» Your goal
Your answer must be every line of the data that holds the string "down".

Data provided: Begin

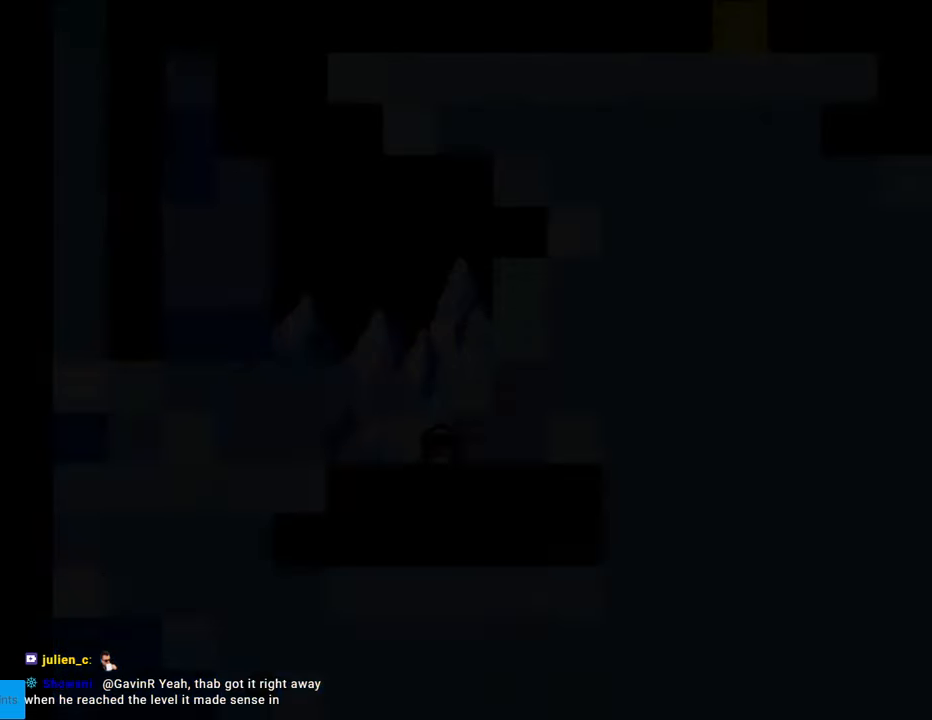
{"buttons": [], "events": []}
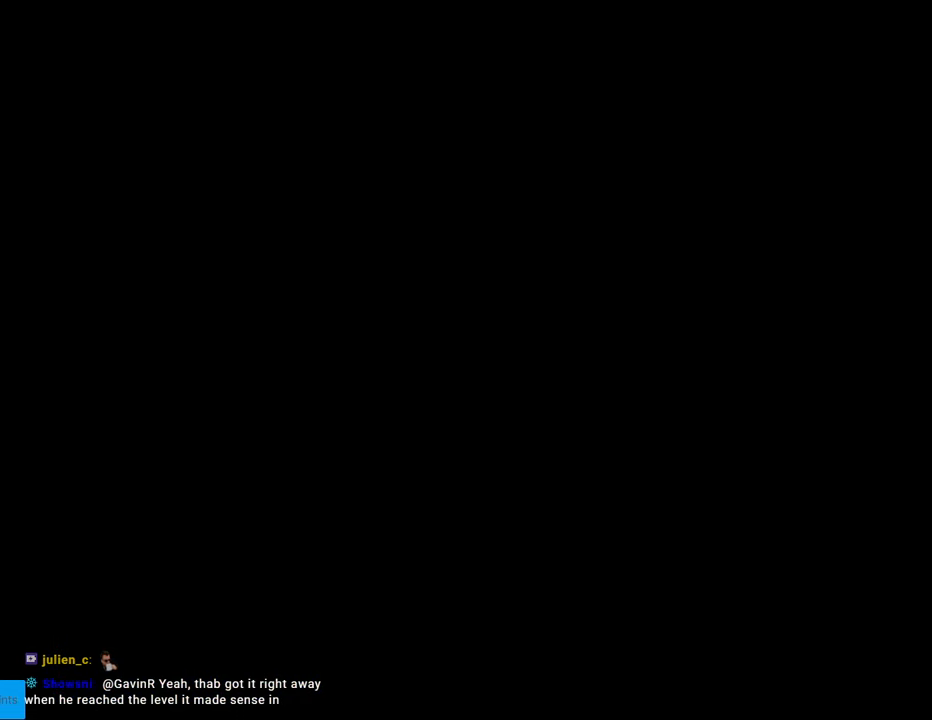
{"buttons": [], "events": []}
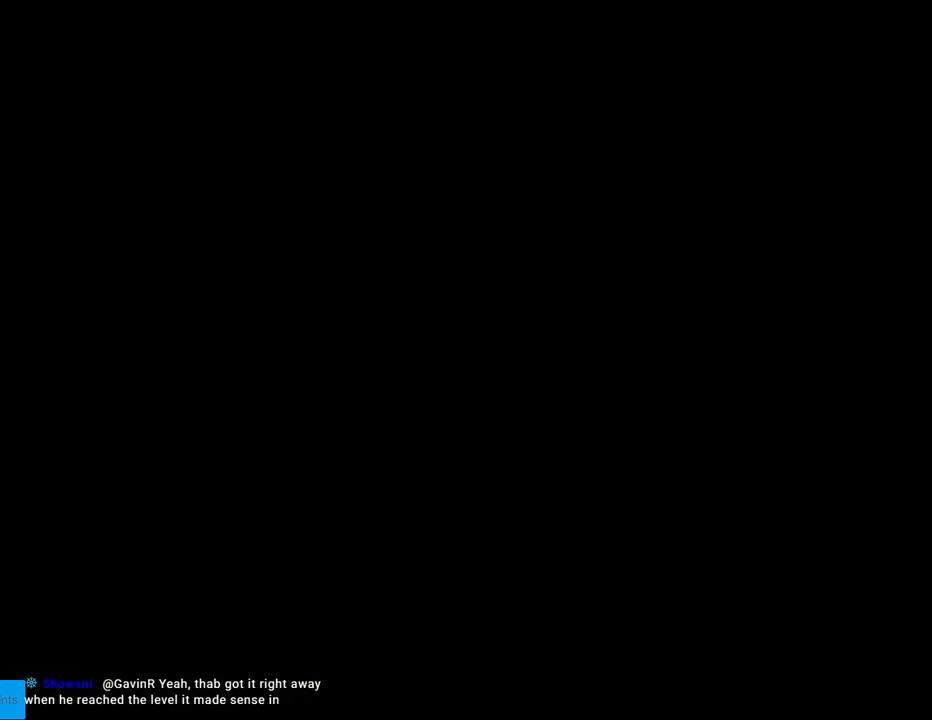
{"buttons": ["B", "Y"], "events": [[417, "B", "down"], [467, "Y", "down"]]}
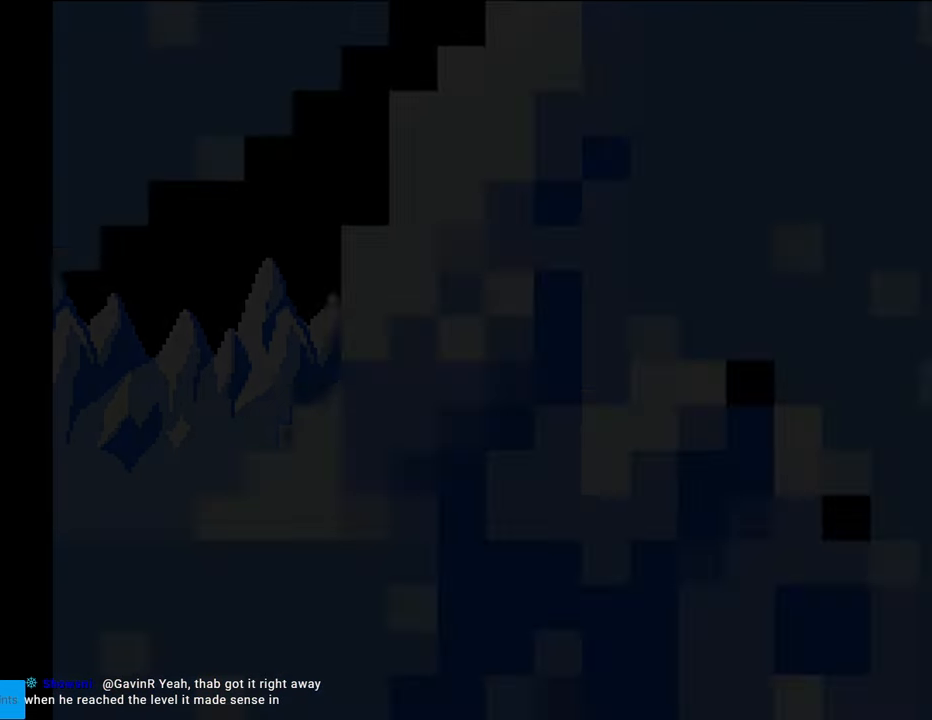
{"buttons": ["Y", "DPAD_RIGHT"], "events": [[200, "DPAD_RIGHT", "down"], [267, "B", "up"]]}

Data provided: End

» Result below
{"buttons": ["B", "Y"], "events": [[417, "B", "down"], [467, "Y", "down"]]}
{"buttons": ["Y", "DPAD_RIGHT"], "events": [[200, "DPAD_RIGHT", "down"], [267, "B", "up"]]}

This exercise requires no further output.